# [EXTRACT]
☆ ☆ ☆ ☆

- Wright Township, Minnesota Location within the state of Minnesota Wright Township, Minnesota Wright Township, Minnesota (the United States)
- Coordinates: 48°24′40″N 96°35′15″W﻿ / ﻿48.41111°N 96.58750°W
- Country: United States
- State: Minnesota
- County: Marshall

Area
- • Total: 36.1 sq mi (93.5 km^{2})
- • Land: 36.0 sq mi (93.3 km^{2})
- • Water: 0.12 sq mi (0.3 km^{2})
- Elevation: 991 ft (302 m)

Population (2000)
- • Total: 126
- • Density: 3.6/sq mi (1.4/km^{2})
- Time zone: UTC-6 (Central (CST))
- • Summer (DST): UTC-5 (CDT)
- FIPS code: 27-71842
- GNIS feature ID: 0666057

= Wright Township, Marshall County, Minnesota =

Wright Township is a township in Marshall County, Minnesota, United States. The population was 126 at the 2000 census.

Wright Township was organized in 1884.

==Geography==
According to the United States Census Bureau, the township has a total area of 36.1 square miles (93.5 km^{2}), of which 36.0 square miles (93.2 km^{2}) is land and 0.1 square mile (0.3 km^{2}) (0.28%) is water.

==Demographics==
As of the census of 2000, there were 126 people, 52 households, and 35 families residing in the township. The population density was 3.5 people per square mile (1.4/km^{2}). There were 62 housing units at an average density of 1.7/sq mi (0.7/km^{2}). The racial makeup of the township was 99.21% White and 0.79% African American. Hispanic or Latino of any race were 0.79% of the population.

☆ ☆ ☆ ☆

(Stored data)

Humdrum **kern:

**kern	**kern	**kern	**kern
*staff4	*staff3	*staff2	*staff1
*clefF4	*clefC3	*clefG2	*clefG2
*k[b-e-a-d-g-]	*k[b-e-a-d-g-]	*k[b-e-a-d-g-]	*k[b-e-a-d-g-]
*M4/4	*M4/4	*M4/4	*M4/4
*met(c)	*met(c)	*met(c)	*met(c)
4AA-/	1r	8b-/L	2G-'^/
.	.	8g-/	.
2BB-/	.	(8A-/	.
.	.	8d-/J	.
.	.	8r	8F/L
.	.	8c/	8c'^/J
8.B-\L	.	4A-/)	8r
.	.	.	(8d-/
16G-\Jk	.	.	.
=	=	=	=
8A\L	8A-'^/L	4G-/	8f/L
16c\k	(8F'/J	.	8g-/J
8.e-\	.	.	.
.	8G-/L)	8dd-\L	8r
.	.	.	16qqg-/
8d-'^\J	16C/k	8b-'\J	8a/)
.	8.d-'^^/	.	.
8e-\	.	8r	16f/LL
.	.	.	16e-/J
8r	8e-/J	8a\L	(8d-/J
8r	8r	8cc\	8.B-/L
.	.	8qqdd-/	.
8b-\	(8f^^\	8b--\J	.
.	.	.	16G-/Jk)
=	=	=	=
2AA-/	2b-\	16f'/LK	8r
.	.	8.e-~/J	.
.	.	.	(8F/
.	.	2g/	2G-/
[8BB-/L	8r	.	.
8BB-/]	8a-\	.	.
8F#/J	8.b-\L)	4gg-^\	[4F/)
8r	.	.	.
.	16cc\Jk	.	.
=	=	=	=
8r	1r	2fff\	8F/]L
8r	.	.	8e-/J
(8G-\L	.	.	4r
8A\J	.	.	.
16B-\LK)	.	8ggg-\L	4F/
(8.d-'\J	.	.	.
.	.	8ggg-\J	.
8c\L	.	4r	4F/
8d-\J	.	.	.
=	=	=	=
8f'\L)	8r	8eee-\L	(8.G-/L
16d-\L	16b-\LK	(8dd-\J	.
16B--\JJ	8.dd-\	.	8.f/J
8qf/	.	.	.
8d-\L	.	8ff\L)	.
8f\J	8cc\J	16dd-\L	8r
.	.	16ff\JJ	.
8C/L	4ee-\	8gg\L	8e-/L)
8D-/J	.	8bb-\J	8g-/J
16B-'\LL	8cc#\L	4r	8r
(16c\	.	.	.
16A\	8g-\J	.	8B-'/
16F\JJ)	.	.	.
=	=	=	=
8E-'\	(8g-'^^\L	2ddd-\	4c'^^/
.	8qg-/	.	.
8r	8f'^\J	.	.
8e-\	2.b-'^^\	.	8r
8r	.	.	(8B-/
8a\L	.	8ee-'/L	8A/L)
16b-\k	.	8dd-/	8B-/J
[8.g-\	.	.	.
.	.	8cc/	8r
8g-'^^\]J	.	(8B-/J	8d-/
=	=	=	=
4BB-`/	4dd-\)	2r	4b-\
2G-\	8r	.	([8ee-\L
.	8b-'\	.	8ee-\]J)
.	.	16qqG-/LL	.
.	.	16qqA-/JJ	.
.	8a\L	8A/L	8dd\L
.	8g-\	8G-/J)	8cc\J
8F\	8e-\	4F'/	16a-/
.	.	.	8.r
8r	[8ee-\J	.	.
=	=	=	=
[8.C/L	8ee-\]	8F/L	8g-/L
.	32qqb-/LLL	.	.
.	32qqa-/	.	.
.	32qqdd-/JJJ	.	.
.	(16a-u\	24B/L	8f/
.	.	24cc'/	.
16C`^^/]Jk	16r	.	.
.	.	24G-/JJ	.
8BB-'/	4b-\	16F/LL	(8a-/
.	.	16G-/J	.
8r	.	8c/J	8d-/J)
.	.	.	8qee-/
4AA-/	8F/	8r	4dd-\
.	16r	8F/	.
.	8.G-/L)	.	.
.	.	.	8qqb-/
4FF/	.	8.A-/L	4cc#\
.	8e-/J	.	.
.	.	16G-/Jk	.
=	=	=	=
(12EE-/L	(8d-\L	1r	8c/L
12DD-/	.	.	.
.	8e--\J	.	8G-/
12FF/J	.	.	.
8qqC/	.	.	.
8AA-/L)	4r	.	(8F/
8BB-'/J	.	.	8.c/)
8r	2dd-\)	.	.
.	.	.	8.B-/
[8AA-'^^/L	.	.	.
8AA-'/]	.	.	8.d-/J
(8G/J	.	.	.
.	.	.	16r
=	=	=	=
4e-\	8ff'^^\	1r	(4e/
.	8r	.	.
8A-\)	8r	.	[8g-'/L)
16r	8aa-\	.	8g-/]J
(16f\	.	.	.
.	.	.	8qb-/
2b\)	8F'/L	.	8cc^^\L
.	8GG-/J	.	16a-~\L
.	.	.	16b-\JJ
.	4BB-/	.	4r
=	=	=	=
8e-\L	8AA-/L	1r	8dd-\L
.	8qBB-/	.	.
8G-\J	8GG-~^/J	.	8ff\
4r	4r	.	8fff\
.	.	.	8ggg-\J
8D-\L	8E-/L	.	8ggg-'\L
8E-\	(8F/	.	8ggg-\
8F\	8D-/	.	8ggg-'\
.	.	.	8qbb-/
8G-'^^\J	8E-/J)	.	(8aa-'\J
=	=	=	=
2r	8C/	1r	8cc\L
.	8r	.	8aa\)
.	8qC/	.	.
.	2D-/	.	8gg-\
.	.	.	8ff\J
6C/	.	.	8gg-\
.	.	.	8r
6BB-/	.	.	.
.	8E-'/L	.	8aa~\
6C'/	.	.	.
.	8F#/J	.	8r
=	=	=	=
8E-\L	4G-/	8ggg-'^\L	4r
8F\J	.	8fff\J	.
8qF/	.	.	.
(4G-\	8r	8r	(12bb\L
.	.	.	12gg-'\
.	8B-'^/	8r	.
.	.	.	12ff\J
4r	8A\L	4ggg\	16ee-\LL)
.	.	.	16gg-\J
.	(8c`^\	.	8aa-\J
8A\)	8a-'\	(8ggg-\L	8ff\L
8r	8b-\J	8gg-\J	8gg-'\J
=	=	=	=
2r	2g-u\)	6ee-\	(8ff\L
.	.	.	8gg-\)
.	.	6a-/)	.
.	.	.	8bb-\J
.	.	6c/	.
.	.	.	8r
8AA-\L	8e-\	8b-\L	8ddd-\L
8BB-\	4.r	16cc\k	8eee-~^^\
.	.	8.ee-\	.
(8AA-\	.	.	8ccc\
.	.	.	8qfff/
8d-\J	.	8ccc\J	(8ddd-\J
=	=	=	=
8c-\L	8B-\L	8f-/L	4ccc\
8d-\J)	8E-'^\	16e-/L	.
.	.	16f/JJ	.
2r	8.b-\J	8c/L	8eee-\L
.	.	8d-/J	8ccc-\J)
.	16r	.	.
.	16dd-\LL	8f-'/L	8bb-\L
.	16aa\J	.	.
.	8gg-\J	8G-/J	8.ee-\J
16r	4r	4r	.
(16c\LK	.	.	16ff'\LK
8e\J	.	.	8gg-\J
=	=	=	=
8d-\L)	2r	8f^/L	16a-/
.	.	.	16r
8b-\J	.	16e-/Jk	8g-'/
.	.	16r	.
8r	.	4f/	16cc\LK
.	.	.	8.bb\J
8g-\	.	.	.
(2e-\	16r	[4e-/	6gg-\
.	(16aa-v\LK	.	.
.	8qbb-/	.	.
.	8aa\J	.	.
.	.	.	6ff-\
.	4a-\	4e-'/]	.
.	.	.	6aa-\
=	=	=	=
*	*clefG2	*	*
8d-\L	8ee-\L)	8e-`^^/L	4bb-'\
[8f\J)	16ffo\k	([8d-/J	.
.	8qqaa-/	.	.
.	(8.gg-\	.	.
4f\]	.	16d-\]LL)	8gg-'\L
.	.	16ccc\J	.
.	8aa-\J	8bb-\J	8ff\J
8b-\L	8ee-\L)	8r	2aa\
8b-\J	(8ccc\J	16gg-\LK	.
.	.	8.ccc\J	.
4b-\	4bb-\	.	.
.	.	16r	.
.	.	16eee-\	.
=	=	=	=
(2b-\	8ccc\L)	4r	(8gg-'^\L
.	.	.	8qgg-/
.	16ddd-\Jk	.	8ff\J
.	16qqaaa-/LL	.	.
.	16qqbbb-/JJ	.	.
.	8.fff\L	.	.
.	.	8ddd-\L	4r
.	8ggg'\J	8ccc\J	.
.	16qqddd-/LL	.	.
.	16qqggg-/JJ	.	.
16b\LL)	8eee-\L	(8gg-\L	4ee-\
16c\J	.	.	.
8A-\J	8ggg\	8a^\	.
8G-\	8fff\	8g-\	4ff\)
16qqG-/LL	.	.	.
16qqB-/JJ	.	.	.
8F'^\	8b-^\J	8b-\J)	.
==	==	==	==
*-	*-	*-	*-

☆ ☆ ☆ ☆

# [REQUIRED TASKS]
1 - In the Wright Township article, what source is given for the township's area figures, and how does that source divide the total area? Answer in one to three sentences.
2 - Carry on the Wright Township article from its final sentence.
The stored data is separate material and is not part of the Wright Township article.

# [RESULTS IN ORDER]
1 - The article credits the United States Census Bureau. By that source, the township's total area is 36.1 square miles (93.5 km²). Of that, 36.0 square miles (93.2 km²) is land and 0.1 square mile (0.3 km²), or 0.28%, is water.

2 -
There were 52 households, out of which 25.0% had children under the age of 18 living with them, 59.6% were married couples living together, 1.9% had a female householder with no husband present, and 30.8% were non-families. 23.1% of all households were made up of individuals, and 15.4% had someone living alone who was 65 years of age or older. The average household size was 2.42 and the average family size was 2.94.

In the township the population was spread out, with 17.5% under the age of 18, 11.9% from 18 to 24, 16.7% from 25 to 44, 36.5% from 45 to 64, and 17.5% who were 65 years of age or older. The median age was 46 years. For every 100 females, there were 133.3 males. For every 100 females age 18 and over, there were 131.1 males.

The median income for a household in the township was $38,125, and the median income for a family was $41,875. Males had a median income of $36,250 versus $16,500 for females. The per capita income for the township was $15,138. There were 5.9% of families and 12.5% of the population living below the poverty line, including 20.0% of under eighteens and 30.8% of those over 64.